- **WORK INSTRUCTION**:
Transcribe exactly the first line of the listing below and each line that follows it, ending with the line that contains "Subd. 2. Multijurisdictional", and omit the remainder.
[Start of Attachment]
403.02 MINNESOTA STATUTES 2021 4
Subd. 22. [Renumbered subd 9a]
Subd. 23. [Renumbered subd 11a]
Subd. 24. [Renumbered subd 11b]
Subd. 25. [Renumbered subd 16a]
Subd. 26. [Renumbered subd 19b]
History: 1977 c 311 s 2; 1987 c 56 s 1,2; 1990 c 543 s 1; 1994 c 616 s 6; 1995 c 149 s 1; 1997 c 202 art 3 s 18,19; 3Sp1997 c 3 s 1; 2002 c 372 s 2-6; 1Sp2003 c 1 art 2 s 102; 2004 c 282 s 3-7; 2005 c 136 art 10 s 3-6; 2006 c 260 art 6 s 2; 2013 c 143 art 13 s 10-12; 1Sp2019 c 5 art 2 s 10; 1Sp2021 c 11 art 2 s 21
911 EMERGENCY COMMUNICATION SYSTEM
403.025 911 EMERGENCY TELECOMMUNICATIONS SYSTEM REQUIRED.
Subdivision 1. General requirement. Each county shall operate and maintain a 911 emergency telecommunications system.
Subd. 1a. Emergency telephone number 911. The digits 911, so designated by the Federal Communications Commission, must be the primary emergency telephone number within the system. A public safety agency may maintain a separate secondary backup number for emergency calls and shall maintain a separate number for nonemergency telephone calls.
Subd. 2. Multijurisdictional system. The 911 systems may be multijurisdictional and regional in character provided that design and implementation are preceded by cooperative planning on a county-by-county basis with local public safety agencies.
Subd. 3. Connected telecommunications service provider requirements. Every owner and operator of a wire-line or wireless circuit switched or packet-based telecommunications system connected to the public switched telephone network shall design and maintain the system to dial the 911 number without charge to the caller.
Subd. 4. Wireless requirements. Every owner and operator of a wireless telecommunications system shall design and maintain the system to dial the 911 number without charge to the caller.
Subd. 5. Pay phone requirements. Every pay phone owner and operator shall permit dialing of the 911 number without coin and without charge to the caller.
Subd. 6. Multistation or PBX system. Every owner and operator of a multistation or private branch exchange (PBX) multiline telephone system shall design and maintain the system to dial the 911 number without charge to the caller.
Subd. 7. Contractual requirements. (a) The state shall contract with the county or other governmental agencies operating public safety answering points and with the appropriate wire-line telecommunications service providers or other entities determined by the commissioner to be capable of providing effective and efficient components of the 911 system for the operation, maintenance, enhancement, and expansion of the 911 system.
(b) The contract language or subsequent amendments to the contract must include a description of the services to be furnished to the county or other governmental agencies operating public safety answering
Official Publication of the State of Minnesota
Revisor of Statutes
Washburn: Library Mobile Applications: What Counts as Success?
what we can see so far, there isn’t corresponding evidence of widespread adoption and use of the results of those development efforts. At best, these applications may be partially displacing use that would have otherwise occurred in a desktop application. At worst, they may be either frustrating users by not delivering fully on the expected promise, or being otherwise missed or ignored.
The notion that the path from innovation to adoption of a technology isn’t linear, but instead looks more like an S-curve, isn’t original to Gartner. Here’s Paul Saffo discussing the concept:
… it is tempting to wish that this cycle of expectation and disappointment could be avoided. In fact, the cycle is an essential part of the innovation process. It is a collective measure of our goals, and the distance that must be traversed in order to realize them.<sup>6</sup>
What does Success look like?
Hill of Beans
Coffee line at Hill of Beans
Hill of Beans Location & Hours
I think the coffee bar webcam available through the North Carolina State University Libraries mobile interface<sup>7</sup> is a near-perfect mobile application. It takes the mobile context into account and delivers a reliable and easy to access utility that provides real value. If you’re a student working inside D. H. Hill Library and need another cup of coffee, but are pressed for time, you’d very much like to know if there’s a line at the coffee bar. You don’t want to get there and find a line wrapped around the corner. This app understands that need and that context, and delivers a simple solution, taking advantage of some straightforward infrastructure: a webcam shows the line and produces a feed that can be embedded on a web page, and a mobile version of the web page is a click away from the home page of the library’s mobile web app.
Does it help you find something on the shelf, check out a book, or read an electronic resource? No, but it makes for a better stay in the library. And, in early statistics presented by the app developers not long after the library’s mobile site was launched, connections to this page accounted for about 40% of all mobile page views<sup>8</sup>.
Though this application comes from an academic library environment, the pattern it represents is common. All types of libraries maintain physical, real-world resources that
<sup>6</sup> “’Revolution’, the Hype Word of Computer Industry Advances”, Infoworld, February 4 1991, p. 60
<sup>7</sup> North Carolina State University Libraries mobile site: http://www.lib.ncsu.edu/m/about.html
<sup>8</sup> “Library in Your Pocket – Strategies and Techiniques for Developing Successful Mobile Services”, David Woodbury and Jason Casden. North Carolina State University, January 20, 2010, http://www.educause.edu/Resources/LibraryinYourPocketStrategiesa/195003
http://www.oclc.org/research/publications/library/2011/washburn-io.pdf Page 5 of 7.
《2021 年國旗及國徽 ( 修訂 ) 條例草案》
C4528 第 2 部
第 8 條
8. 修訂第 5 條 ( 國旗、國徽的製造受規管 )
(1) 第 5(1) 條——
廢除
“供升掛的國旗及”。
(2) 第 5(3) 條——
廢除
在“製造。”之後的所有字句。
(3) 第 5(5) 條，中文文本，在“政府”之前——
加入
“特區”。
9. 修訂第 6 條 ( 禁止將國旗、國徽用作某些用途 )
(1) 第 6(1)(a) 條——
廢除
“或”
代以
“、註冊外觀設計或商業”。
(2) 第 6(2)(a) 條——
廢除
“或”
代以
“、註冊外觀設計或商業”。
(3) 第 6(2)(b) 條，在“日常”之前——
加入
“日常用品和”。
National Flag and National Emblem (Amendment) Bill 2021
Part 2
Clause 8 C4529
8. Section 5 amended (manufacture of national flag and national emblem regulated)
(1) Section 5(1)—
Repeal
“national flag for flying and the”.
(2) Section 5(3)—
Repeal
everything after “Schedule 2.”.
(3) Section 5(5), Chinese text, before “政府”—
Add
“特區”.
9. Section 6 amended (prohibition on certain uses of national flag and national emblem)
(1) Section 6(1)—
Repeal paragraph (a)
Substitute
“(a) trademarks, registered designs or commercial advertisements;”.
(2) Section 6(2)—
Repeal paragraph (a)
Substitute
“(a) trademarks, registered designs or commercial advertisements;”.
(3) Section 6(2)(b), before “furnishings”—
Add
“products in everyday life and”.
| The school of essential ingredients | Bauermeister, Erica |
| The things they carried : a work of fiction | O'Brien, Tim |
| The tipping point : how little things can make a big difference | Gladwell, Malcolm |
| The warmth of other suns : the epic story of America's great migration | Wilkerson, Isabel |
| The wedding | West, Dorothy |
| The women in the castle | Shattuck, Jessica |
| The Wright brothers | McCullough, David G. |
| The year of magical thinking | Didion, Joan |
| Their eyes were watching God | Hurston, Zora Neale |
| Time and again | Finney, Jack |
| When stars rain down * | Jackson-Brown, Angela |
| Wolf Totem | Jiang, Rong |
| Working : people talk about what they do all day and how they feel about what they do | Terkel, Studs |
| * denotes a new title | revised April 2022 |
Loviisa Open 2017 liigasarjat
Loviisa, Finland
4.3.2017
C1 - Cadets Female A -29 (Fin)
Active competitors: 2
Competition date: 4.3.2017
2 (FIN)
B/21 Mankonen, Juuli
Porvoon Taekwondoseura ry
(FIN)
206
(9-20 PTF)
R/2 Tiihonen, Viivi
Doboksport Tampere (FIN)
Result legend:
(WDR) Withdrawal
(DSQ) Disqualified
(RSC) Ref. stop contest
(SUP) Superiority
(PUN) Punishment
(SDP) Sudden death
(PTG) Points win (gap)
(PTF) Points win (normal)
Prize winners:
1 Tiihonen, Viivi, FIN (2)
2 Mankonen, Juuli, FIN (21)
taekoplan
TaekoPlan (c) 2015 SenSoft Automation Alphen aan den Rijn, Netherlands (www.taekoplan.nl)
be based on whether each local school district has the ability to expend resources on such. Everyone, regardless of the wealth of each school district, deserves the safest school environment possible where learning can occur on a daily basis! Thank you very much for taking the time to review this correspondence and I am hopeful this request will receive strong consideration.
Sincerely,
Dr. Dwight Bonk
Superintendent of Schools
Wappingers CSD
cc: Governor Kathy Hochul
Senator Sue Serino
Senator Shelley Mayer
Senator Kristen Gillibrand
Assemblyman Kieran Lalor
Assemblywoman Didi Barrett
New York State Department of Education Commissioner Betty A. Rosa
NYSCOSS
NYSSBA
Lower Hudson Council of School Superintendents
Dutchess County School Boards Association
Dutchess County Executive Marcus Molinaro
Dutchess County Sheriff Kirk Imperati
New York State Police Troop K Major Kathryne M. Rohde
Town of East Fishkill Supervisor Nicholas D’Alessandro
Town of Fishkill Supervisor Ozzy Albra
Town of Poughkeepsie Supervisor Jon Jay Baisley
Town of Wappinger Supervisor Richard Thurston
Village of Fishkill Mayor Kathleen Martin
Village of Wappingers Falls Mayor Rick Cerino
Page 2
[End of Attachment]
- **RESULT OF THE EXERCISE**:
403.02 MINNESOTA STATUTES 2021 4
Subd. 22. [Renumbered subd 9a]
Subd. 23. [Renumbered subd 11a]
Subd. 24. [Renumbered subd 11b]
Subd. 25. [Renumbered subd 16a]
Subd. 26. [Renumbered subd 19b]
History: 1977 c 311 s 2; 1987 c 56 s 1,2; 1990 c 543 s 1; 1994 c 616 s 6; 1995 c 149 s 1; 1997 c 202 art 3 s 18,19; 3Sp1997 c 3 s 1; 2002 c 372 s 2-6; 1Sp2003 c 1 art 2 s 102; 2004 c 282 s 3-7; 2005 c 136 art 10 s 3-6; 2006 c 260 art 6 s 2; 2013 c 143 art 13 s 10-12; 1Sp2019 c 5 art 2 s 10; 1Sp2021 c 11 art 2 s 21
911 EMERGENCY COMMUNICATION SYSTEM
403.025 911 EMERGENCY TELECOMMUNICATIONS SYSTEM REQUIRED.
Subdivision 1. General requirement. Each county shall operate and maintain a 911 emergency telecommunications system.
Subd. 1a. Emergency telephone number 911. The digits 911, so designated by the Federal Communications Commission, must be the primary emergency telephone number within the system. A public safety agency may maintain a separate secondary backup number for emergency calls and shall maintain a separate number for nonemergency telephone calls.
Subd. 2. Multijurisdictional system. The 911 systems may be multijurisdictional and regional in character provided that design and implementation are preceded by cooperative planning on a county-by-county basis with local public safety agencies.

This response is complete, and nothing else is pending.